Mechanism of SIRT5 activation by starvation
SIRT5 protein levels do not change during starvation. However, we observed a doubling of NAD levels in liver mitochondria, with no change in NADH levels. Since we observe a steep activation of SIRT5 by NAD in vitro, we propose that this increase in NAD activates SIRT5 in the starved liver. Since NAD does not cross the mitochondrial membrane, the dramatic increase in mitochondrial NAD during starvation must be due to new synthesis (Yang et al., 2007
). Indeed, we observed induction of Nampt, the enzyme that synthesizes the NAD precursor NMN, in the starved liver cytosol. Since NMN can be imported into mitochondria and then converted into NAD (Barile et al., 1996
), we propose that starvation induces the urea cycle by increasing synthesis of NMN, which leads to de novo
synthesis of NAD in mitochondria, SIRT5 activation, and CPS1 deacetylation ().

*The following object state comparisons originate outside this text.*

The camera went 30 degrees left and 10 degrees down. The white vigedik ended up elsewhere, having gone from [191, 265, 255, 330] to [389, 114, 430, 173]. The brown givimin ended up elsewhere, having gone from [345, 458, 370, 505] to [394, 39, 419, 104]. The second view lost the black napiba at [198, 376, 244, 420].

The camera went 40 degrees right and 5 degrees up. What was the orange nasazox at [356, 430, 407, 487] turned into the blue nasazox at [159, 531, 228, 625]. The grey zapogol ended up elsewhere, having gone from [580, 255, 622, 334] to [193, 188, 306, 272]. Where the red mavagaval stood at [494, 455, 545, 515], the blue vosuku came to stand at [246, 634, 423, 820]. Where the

Finally, long-term calorie restriction also gave rise to a significant increase in mitochondrial NAD levels without affecting NADH. Since this regimen also induced the deacetylation and activation of CPS1, we conclude that calorie restriction also triggers SIRT5 to up-regulate the urea cycle for ammonia disposal.

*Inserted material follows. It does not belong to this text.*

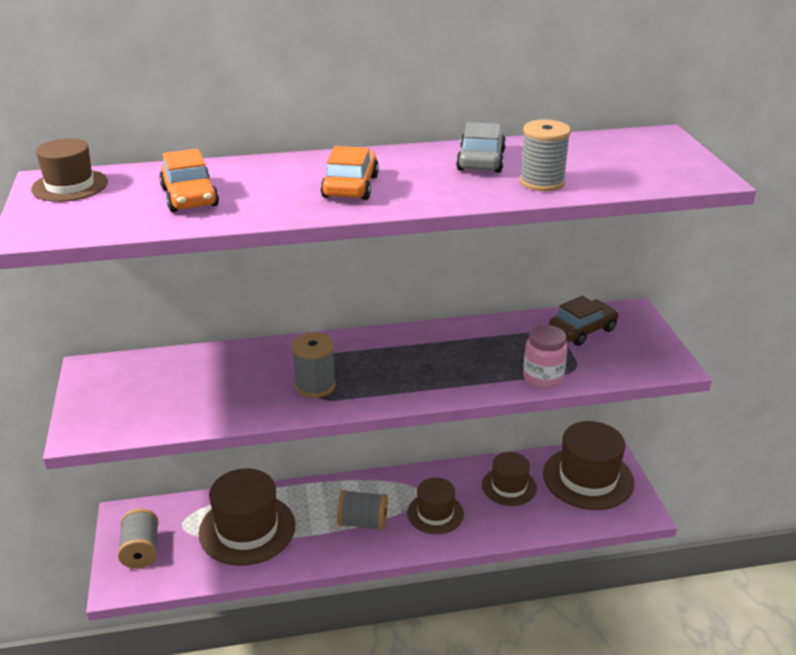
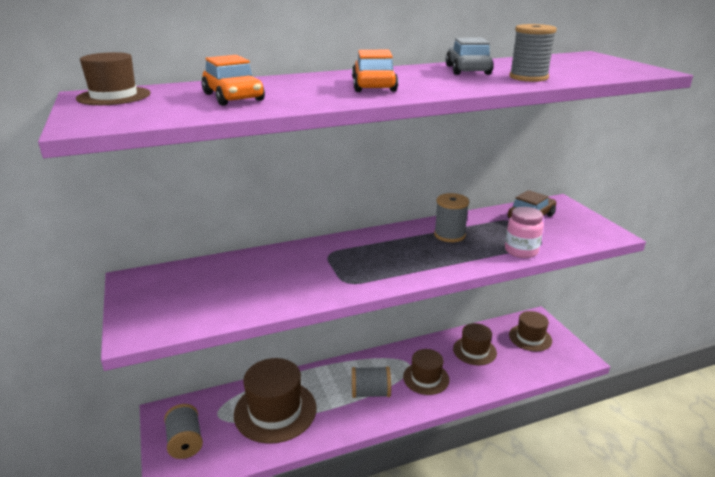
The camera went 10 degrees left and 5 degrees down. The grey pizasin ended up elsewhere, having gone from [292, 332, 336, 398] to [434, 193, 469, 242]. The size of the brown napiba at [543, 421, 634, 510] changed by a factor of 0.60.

SIRT5 and SIRT4 in mitochondrial metabolism
SIRT4 represses another enzyme used during catabolism of amino acids, GDH, in this case by ADP-ribosylating it (Haigis et al., 2006
). This repression is alleviated during calorie restriction, during which there is a significant lowering in SIRT4 protein levels in liver. We show here that unlike CPS1, GDH activity is not elevated during prolonged fasting (Fig. S6, S8 and S13
). These results indicate that the level of GDH activity is not limiting in the adaptation to fasting. Since GDH is repressed both in fed and fasted mice, SIRT4, unlike SIRT5, must already be active in fed animals. We surmise that the lower level of NAD in fed mitochondria is sufficient to activate SIRT4, but not SIRT5. It will be of interest to determine whether, indeed, SIRT4 has a lower Km
for NAD than does SIRT5.
In addition, the activation of CPS1 during fasting occurred normally in mice missing either SIRT4 or the other mitochondrial sirtuin, SIRT3. Thus SIRT5 is the only sirtuin regulating the urea cycle, and that the activities of SIRT4 on GDH and SIRT5 on CPS1 appear to be surprisingly uncoupled.

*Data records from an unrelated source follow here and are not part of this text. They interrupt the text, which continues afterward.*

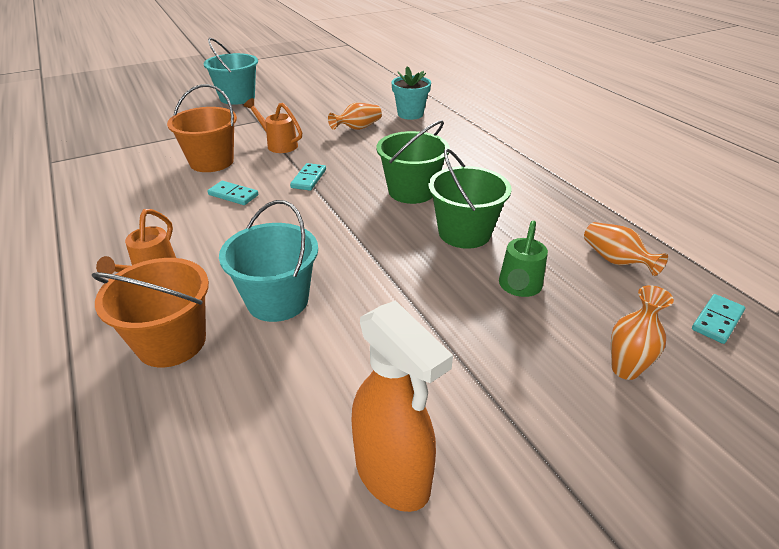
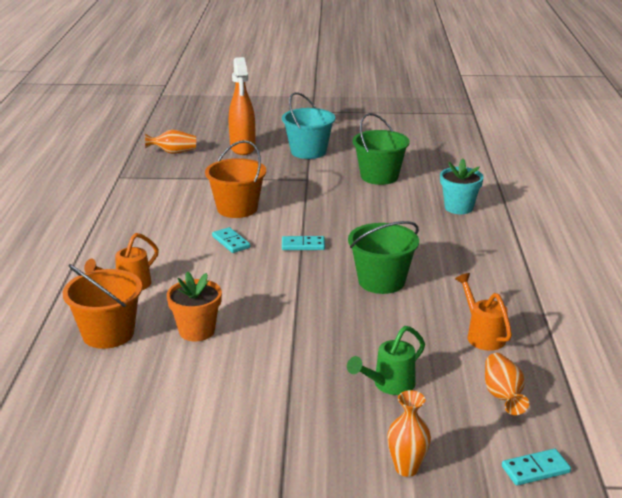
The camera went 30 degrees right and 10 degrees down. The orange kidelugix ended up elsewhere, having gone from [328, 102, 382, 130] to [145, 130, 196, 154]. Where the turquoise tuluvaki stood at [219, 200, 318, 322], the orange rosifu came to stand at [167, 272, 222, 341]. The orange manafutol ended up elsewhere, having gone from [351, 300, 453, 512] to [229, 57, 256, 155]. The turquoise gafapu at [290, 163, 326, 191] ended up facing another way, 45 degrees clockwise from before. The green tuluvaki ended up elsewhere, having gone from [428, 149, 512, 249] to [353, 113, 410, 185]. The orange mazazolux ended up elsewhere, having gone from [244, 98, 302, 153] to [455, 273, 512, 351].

Substrate specificity of SIRT5 versus SIRT1
Previous studies on the enzymatic activity of sirtuins revealed, at best, a feeble deacetylase activity for SIRT5. The robust activity we observe in the case of CPS1 indicates a high level of substrate specificity of this deacetylase. In fact, SIRT5 was completely inactive on the SIRT1 p53-related substrate, while SIRT1 was inactive on CPS1. Since SIRT5 contains only very short amino and carboxyl terminal sequences flanking the conserved, catalytic sirtuin core, it is likely that residues within the conserved domain can dictate sirtuin substrate specificity. It would be of interest to create SIRT1-SIRT5 chimeric enzymes to pinpoint the basis of sirtuin substrate specificity.
Our findings indicate another important link between sirtuins and the adaptation to food scarcity. At present, CPS1 is the only bona fide SIRT5 substrate, although other substrates may emerge. Since SIRT5 appears keyed to the conditional use of amino acids as energy sources, it is possible that other methods may reveal additional SIRT5 mitochondrial substrates involved in energy production, for example enzymes of fatty acid oxidation. Our findings strengthen the ideas that sirtuins promote metabolic adaptations during dietary changes, and that small molecule sirtuin modulators will be an important approach to treat metabolic disorders.